Верховцев снял роговые массивные очки, протер их замшей и, надев снова, в упор уставился на Марата заговорщицким взглядом.

— Избавь, с меня хватит одной образованной жены. А найти неученую в наш просвещенный век не просто!

— Это у вас что-то новое, Вячеслав Михайлович. Вы же всегда гордились Аллой Сергеевной.

— Вот и догордился. Раньше, бывало, расходились с женами из-за того, что они отставали от мужей, а теперь, как видишь, расходятся потому, что жены норовят забежать вперед. Да ты никак защищаешь Реутову? Тебе бы выступать на бракоразводных процессах, буйная ты головушка. Но в данном случае не годишься в адвокаты: заинтересованное лицо. Не знал я, Марат Борисович, не догадывался, что перехожу твою дорогу. Поостерегся бы, честное слово! Думаю, ты доволен теперь: бог наказал меня! Так и надо. Не гонись за чужими звездами...

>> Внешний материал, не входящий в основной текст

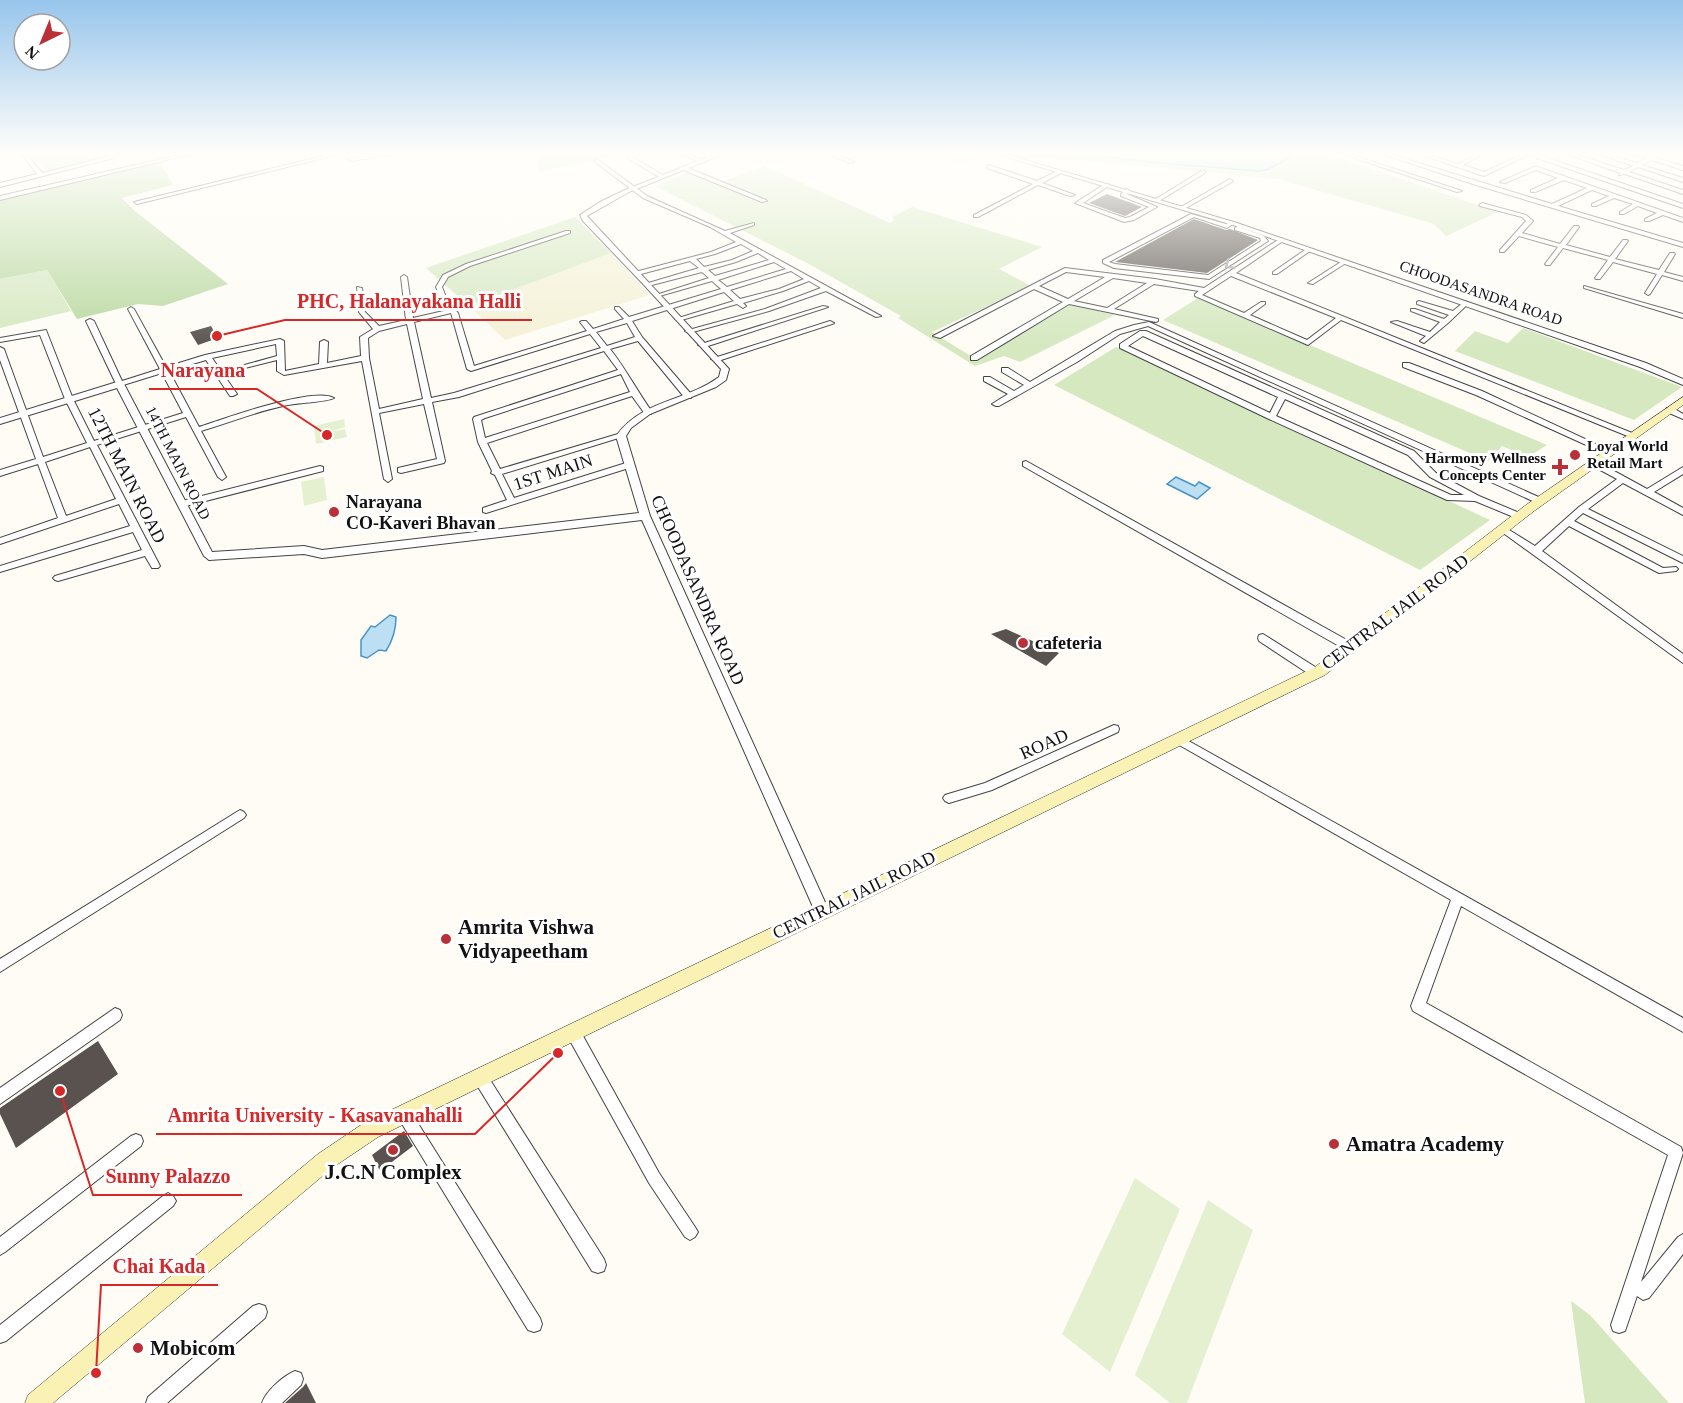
<svg xmlns="http://www.w3.org/2000/svg" width="1683" height="1403" viewBox="0 0 1683 1403" font-family="'Times New Roman',serif">
<rect width="100%" height="100%" fill="#fefcf5"/>
<path fill="#f4f1d6" d="M611,253L650,295L505,340L469,306Z"/>
<path fill="#d5e8c0" d="M28,152H110L99,158L48,171Z
M538,152H635L538,172Z
M1002,152H1065L1158,163L1259,171L1292,156L1279,152L1294,154L1298,152H1321L1498,212L1446,236L1434,224L1279,179L1074,160L1023,158Z
M764,166L890,223L894,221L892,217L912,207L1042,247L999,269L1031,286L932,332L974,358L1067,304L1115,315L1020,362L1004,356L975,366L898,318L901,316L807,263L655,186L690,172L717,184Z
M575,217L611,253L469,306L426,268Z
M47,270L71,311L0,328V279Z
M1198,298L1547,445L1528,457L1502,446L1488,461L1163,320Z
M1523,328L1682,387L1634,420L1455,351L1475,331L1508,343Z
M1116,347L1490,520L1420,570L1054,385Z
M1571,1301L1590,1315L1669,1403H1585Z"/>
<path fill="#b9d8a0" d="M160,162L173,185L122,198L136,212L228,284L163,306L138,304L77,319L47,270L0,279V200Z"/>
<path fill="#e5f0d1" d="M930,152H973L985,156L961,165Z
M344,419L345,427L329,432L345,429L347,437L316,444L314,426Z
M324,477L327,500L304,506L301,482Z
M1135,1178L1180,1209L1110,1372L1062,1334Z
M1208,1200L1253,1230L1187,1403H1170L1135,1375Z"/>
<path fill="#bddff3" stroke="#4894c5" stroke-width="1.5" d="M1065,152H1279L1293,156L1269,169L1259,171L1158,163Z
M1176,477L1195,486L1199,482L1210,488L1197,499L1167,484Z
M390,615L396,617C396,630 393,640 386,651L379,650L367,658L361,656V640L371,626L375,627Z"/>
<path fill="#59524e" d="M1107,194L1142,207L1125,216L1089,203Z
M1194,219L1226,230L1230,229L1258,240L1207,273L1115,262Z
M211,326L218,338L198,345L190,332Z
M1006,629L1059,653L1046,666L991,634Z
M98,1041L118,1074L16,1148L0,1114V1108Z
M404,1131L413,1146L380,1171L372,1155Z
M306,1383L316,1403H285L303,1387Z"/>
<g fill="none" stroke-linecap="round" stroke-linejoin="round">
<defs>
<path id="minor" d="M20,152H25L42,173L106,157L110,155L111,152H115L116,156L110,159L0,187V183L37,174Z
M192,152H200L0,200V196Z
M279,152H288L285,154Z
M340,152H348L137,204L134,202Z
M397,152H409L351,161L348,159Z
M678,152H684L702,160L697,161Z
M824,152H831L854,162L849,163Z
M1336,152H1343L1462,191L1457,192Z
M1376,152H1383L1552,204L1587,188L1564,180L1535,192H1531V190L1558,178L1536,170L1505,183L1500,182L1534,167H1538L1683,218V222L1663,215L1649,221H1645V219L1657,213L1638,206L1624,214H1620V212L1633,204L1614,198L1596,206H1592V204L1609,196L1592,190L1558,206L1683,243V247L1476,185Z
M1413,152H1420L1458,164L1482,152H1487L1463,165L1484,172L1523,154L1522,152H1533V153L1683,204V208L1528,155L1484,176Z
M1561,152H1568L1624,170L1633,166L1593,152H1600L1637,163L1646,158L1630,153V152H1636L1650,156L1659,152H1664L1656,158L1683,166V170L1651,160L1642,165L1683,178V182L1638,167L1629,172L1683,190V194L1625,174L1619,175L1620,173Z
M627,156H631L666,177L661,178L627,158Z
M597,159L647,196L725,231L754,223V225L730,233L881,316L876,317L826,291L769,311L689,333L685,331L765,309L821,288L809,281L783,291L743,303L746,306L743,308L737,304L678,321L675,319L734,301L724,292L632,321L642,337L691,394V398H685L638,341L610,349C626,369 637,391 652,412L651,414H645L632,396L487,443L500,469L618,434H621L625,436L502,474L514,498L626,463H632V467L486,513L483,512V508L507,500L495,475L491,473L492,471L478,442L473,419L474,417L618,370L604,351L459,397L432,402L445,461L444,463L401,473L398,472V468L437,459L424,404L379,413L392,479L388,482L384,479L362,361L284,375L277,371V360L245,368L241,366L277,356L276,344L212,358L237,394L233,396H230L206,360L169,371L199,427C223,419 314,386 334,398C328,402 294,403 283,406C255,412 228,423 201,431L226,477L222,480L218,477L186,417L97,445L160,566L158,568H152L145,556L58,581L55,580L53,578L55,576L142,550L133,532L0,572V566L130,526L119,504L0,544V538L58,518L38,464L0,476V470L36,459L0,360V347L4,349L43,457L87,443L65,399L40,335L0,342V338L46,330L73,399L94,441L183,413L162,373L120,386L116,384L86,321L90,319L94,321L122,381L160,369L128,309L131,307L134,309L166,367L205,355L280,339L284,341L285,371L319,364L320,342L324,340L328,342L327,363L361,356L360,337L373,329L359,312L357,287L362,288L365,312L379,326L406,320L401,277L404,275L407,277L413,318L448,310L442,303L436,287L443,275L466,264L566,231H570V233L470,266L448,277L442,287L448,302L458,313L474,366L587,331L580,322L582,321H586L593,329L624,319L615,309V307H619L629,317L721,289L712,281L656,297V295L709,278L702,272L648,286L645,284L699,268L690,261L637,275L634,273L635,272L711,252L736,242L710,227L643,198L595,162L594,161ZM741,244L753,251L732,260L704,267L696,259L715,254ZM758,253L769,260L715,276L708,270L736,262ZM774,262L786,269L727,287L718,280ZM791,271L804,279L779,289L740,299L730,290ZM451,313L467,369L471,371L590,334L601,348L454,393L431,398L414,322ZM627,323L635,337L607,346L596,332ZM407,324L423,399L379,409L369,358L368,338L379,331ZM621,374L630,392L485,438L481,420L485,418ZM90,447L116,499L66,516L45,462Z
M989,165L1037,181L1057,171H1061V173L1042,183L1075,195L1070,196L1038,185L978,217H974V215L1033,184L987,168V166Z
M683,166L766,200L767,201L762,202L681,169L680,168Z
M1203,170L1206,172L1205,173L1159,201L1154,200Z
M1230,179L1233,181L1232,182L1184,209L1179,208Z
M1105,184L1110,185L1083,203L1125,218L1130,217L1149,207L1121,196V194L1127,189L1130,191L1127,194L1157,207L1134,220L1124,222L1075,203Z
M1482,203L1526,215L1533,221L1522,233L1560,244L1574,226H1578L1579,227L1566,245L1610,257L1623,240H1627L1628,241L1615,259L1659,270L1670,253H1674L1675,254L1664,272L1683,277V281L1662,275L1650,294L1648,295L1645,293L1657,274L1613,262L1600,279H1596L1595,278L1608,260L1563,248L1550,265H1546L1545,264L1558,247L1519,236L1504,252H1500V250L1526,221L1522,217L1480,206L1479,205Z
M1191,214L1226,224L1231,221L1234,223L1227,228L1194,217L1109,262L1115,264L1208,275L1261,241L1260,238L1235,230V228L1239,225H1243L1244,226L1242,228L1264,236L1268,241L1209,279L1114,268L1103,263V260Z
M1281,238L1284,240L1283,241L1236,273L1637,435L1633,437H1630L1341,320L1308,345L1195,296V294L1199,291L1154,284L1114,309L1158,319V321L1156,322L1069,304L977,360H971V356L1063,302L1034,289L940,338L933,336L1065,268L1155,279L1204,288ZM1066,272L1105,277L1068,299L1039,286ZM1231,276L1336,318L1307,340L1250,315L1265,304V302H1261L1244,313L1202,295ZM1113,278L1147,283L1107,308L1074,301Z
M1308,248L1310,249V251L1277,274H1273V272Z
M1344,260L1346,261V263L1313,284L1308,283Z
M1584,286L1683,314V318L1584,288Z
M1419,301L1453,311L1464,302L1469,303L1448,323L1424,343L1420,341L1426,336L1391,322L1397,321L1430,332L1440,322L1411,311V309H1415L1444,319L1449,315L1417,304V302Z
M823,306L828,307L705,347L698,345Z
M830,321L834,323L832,324L718,361L711,359Z
M1149,322L1543,499L1544,501L1543,503H1537L1148,326L1120,334L1077,362L999,406H996L992,404L1008,394L984,381V377H990L1014,391L1024,385L1002,372V368H1008L1030,382L1115,331L1134,325Z
M1140,331H1146L1414,451L1436,473L1479,496L1522,514L1523,516L1519,519L1516,518L1475,501L1447,500L1269,419L1120,348V344ZM1143,336L1278,397L1270,413L1128,346ZM1285,399L1408,455L1430,477L1464,495H1451L1276,416Z
M1403,363H1409L1482,391L1613,452L1612,454H1606L1476,395L1403,367Z
M1667,408H1673L1683,414V419L1667,412Z
M1594,460L1647,489L1683,467V474L1654,492L1683,508V515L1623,483L1588,509L1683,556V563L1583,513L1574,521L1663,568L1676,567L1678,569L1676,571L1659,573L1569,526L1542,551L1683,654V663L1499,530L1500,528H1506L1535,546L1579,507L1617,479L1591,465V461Z
M1026,461L1354,644L1355,647L1354,650H1346L1023,466V462Z
M320,466L323,467V471L182,507L178,504L182,501Z
M1263,634L1320,670L1321,673L1320,676H1312L1259,641L1258,638L1259,635Z
M1114,725L1118,726L1119,729L1118,732L992,790L949,803L945,801L943,798L945,795L985,783Z
M1178,735L1683,1018V1032L1461,906L1426,1003L1681,1147L1683,1153L1641,1282L1678,1237L1683,1234V1254L1649,1298L1643,1300L1637,1296L1625,1331L1619,1333L1613,1331L1611,1325L1668,1155L1413,1011L1411,1006L1451,900L1174,742L1173,739L1174,736Z
M240,810L244,812L246,815L244,818L0,972V959Z
M115,1008L120,1010L122,1015L120,1020L0,1104V1088Z
M573,1025L578,1027L659,1173L695,1227L698,1232L695,1237L690,1240L685,1237L649,1183L568,1037L566,1032L568,1027Z
M480,1070L485,1072L604,1259L606,1265L604,1271L598,1273L592,1271L475,1082L473,1077L475,1072Z
M404,1107L409,1109L540,1318L542,1324L540,1330L534,1332L528,1330L399,1119L397,1114L399,1109Z
M136,1134L141,1136L143,1141L141,1146L5,1252L0,1255V1237L131,1136Z
M168,1193L173,1196L176,1201L173,1206L6,1341L0,1343V1325L163,1196Z
M259,1304L265,1306L267,1312L265,1318L167,1403H146L148,1397L253,1306Z
M295,1371L301,1373L303,1379L301,1385L282,1403H262C266,1391 283,1376 295,1371Z"/>
<path id="tertiary" d="M721,152H728L629,192L587,216L729,369L726,380L716,387L650,414L631,428L626,436L650,516L829,911L827,916L822,918L817,916L642,520L322,558L304,554L209,560L204,556L117,388L0,424V418L117,382H123L212,552L304,546L322,550L639,513L616,436C643,399 685,402 719,377L721,369L645,286L583,221L580,215L600,202L625,190Z
M990,152H998L1237,223L1646,363L1683,379V385L1640,367L1233,225Z"/>
<path id="secondary" d="M1683,397V405L1534,511L1325,675L378,1137L332,1168L53,1403H25L28,1395L318,1154L364,1123L1315,667L1526,505Z"/>
</defs>
<use href="#minor" stroke="#444" stroke-width="2"/>
<use href="#tertiary" stroke="#444" stroke-width="2"/>
<use href="#secondary" stroke="#333" stroke-width="1"/>
<use href="#minor" fill="#fff" fill-rule="evenodd"/>
<use href="#tertiary" fill="#fff" fill-rule="evenodd"/>
<use href="#secondary" fill="#faf2b5" fill-rule="evenodd"/>
</g>
<defs><path id="oneway-chevron" d="M-2-3.5L2.5 0L-2 3.5" fill="none" stroke-width="1.6" stroke-linecap="round" stroke-linejoin="round" transform="scale(1.5)"/></defs>
<use stroke="#a0a0a0" href="#oneway-chevron" transform="translate(1229 265) rotate(146)"/>
<linearGradient id="sky" x2="0" y2="1"><stop stop-color="#97c5ec"/><stop offset="0.44" stop-color="#fffefa"/><stop offset="1" stop-color="#fffefa" stop-opacity="0"/></linearGradient>
<rect width="1683" height="348" fill="url(#sky)"/>
<g fill="#b93038" stroke="#fff" stroke-width="2">
<circle cx="1575" cy="455" r="6"/>
<path d="M1557 458h6v6h6v6h-6v6h-6v-6h-6v-6h6z"/>
<circle cx="334" cy="512" r="6"/>
<circle cx="1023" cy="643" r="6"/>
<circle cx="446" cy="939" r="6"/>
<circle cx="1334" cy="1144" r="6"/>
<circle cx="393" cy="1150" r="6"/>
<circle cx="138" cy="1348" r="6"/>
</g>
<g text-anchor="middle" dominant-baseline="central" stroke-width="6" stroke-linejoin="round" paint-order="stroke">
<g font-size="15" fill="#111" stroke="#fff">
<text transform="translate(1481 293) rotate(19)">CHOODASANDRA ROAD</text>
<text transform="translate(178 463) rotate(63)">14TH MAIN ROAD</text>
</g>
<g font-size="15" font-weight="bold" fill="#111" stroke="#fff" text-anchor="start">
<text x="1587" y="446">Loyal World<tspan x="1587" dy="17">Retail Mart</tspan></text>
<text x="1546" y="458" text-anchor="end">Harmony Wellness<tspan x="1546" dy="17">Concepts Center</tspan></text>
</g>
<g font-size="18" fill="#111" stroke="#fff">
<text transform="translate(553 472) rotate(-18)">1ST MAIN</text>
<text transform="translate(127 475) rotate(63)">12TH MAIN ROAD</text>
<text transform="translate(698 590) rotate(66)">CHOODASANDRA ROAD</text>
<text transform="translate(1395 612) rotate(-37)">CENTRAL JAIL ROAD</text>
<text transform="translate(1044 744) rotate(-24)">ROAD</text>
<text transform="translate(854 895) rotate(-26)">CENTRAL JAIL ROAD</text>
</g>
<g font-size="18" font-weight="bold" fill="#111" stroke="#fff" text-anchor="start">
<text x="346" y="502">Narayana<tspan x="346" dy="21">CO-Kaveri Bhavan</tspan></text>
<text x="1035" y="643">cafeteria</text>
</g>
<g font-size="21" font-weight="bold" fill="#111" stroke="#fff" text-anchor="start">
<text x="458" y="927">Amrita Vishwa<tspan x="458" dy="24">Vidyapeetham</tspan></text>
<text x="1346" y="1144">Amatra Academy</text>
<text x="393" y="1172" text-anchor="middle">J.C.N Complex</text>
<text x="150" y="1348">Mobicom</text>
</g>
</g>
<path fill="none" stroke="#d62828" stroke-width="2" d="M217 336L285 320H532M327 435L257 389H149M558 1053L475 1134H156M60 1091L93 1195H242M96 1373L101 1285H218"/>
<g fill="#d62828" stroke="#fff" stroke-width="2">
<circle cx="217" cy="336" r="6"/>
<circle cx="327" cy="435" r="6"/>
<circle cx="558" cy="1053" r="6"/>
<circle cx="60" cy="1091" r="6"/>
<circle cx="96" cy="1373" r="6"/>
</g>
<g font-size="20" text-anchor="middle" font-weight="bold" fill="#d62828" stroke="#fff" stroke-width="6" stroke-linejoin="round" paint-order="stroke">
<text x="409" y="308">PHC, Halanayakana Halli</text>
<text x="203" y="377">Narayana</text>
<text x="315" y="1122">Amrita University - Kasavanahalli</text>
<text x="168" y="1183">Sunny Palazzo</text>
<text x="159" y="1273">Chai Kada</text>
</g>
<g transform="translate(42 42) rotate(223)"><circle r="28" fill="#ffffff" stroke="#a0a0a0" stroke-width="1.5"/>
<path d="M0-4.5L10 22L0 15L-10 22Z" fill="#b93038"/>
<text y="-9" font-size="16" font-weight="bold" text-anchor="middle" fill="#111111">N</text>
</g>
</svg>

Марат еле сдержался, чтобы не сказать какую-нибудь дерзость. И Верховцев будто разгадал его состояние и добавил:

— А вот я завидую тебе. Ты удачно выбрал сельскую учительницу, по крайней мере, без всяких претензий.

Марат твердо не принял вызова.

— Довольно о женах, давай-ка лучше поговорим о делах, — миролюбиво сказал Верховцев. — Ты должен быть удовлетворен: возможно, что скоро у вас тут начнем строить крупное водохранилище. Если бы не газ, то Урал со своими притоками мог подождать, но ради такого энергетического потенциала мы пойдем на все.

— Кроме орошения?

— Ну, знаешь, есть места более засушливые, чем Южный Урал. Хлеб ваша область дает порядка...

— Трех с половиной миллионов тонн, — подсказал Марат.

— Значит, можно обойтись пока без серьезных капитальных вложений.

— Пока-пока, я говорю о перспективе.

— Наивный ты человек, Марат Борисович. Поработал бы с академиком Николаевым, тогда бы узнал, сколько у Госплана этих перспектив, которыми нужно заниматься синхронно и для каждой выкраивать деньги уже сейчас... Не покачивай ты буйной головушкой!.. — Он закурил и продолжал своим докторальным тоном: — Если дело вести по-хозяйски, то воды у вас пока хватит. Надо переходить на оборотный цикл водоснабжения заводов. Это раз. Надо усиленно искать грунтовые воды, которых, честное слово, немало. Это два. Надо провести паспортизацию всех наличных ресурсов, вплоть до безымянных речек, как сделали на Украине. Это три...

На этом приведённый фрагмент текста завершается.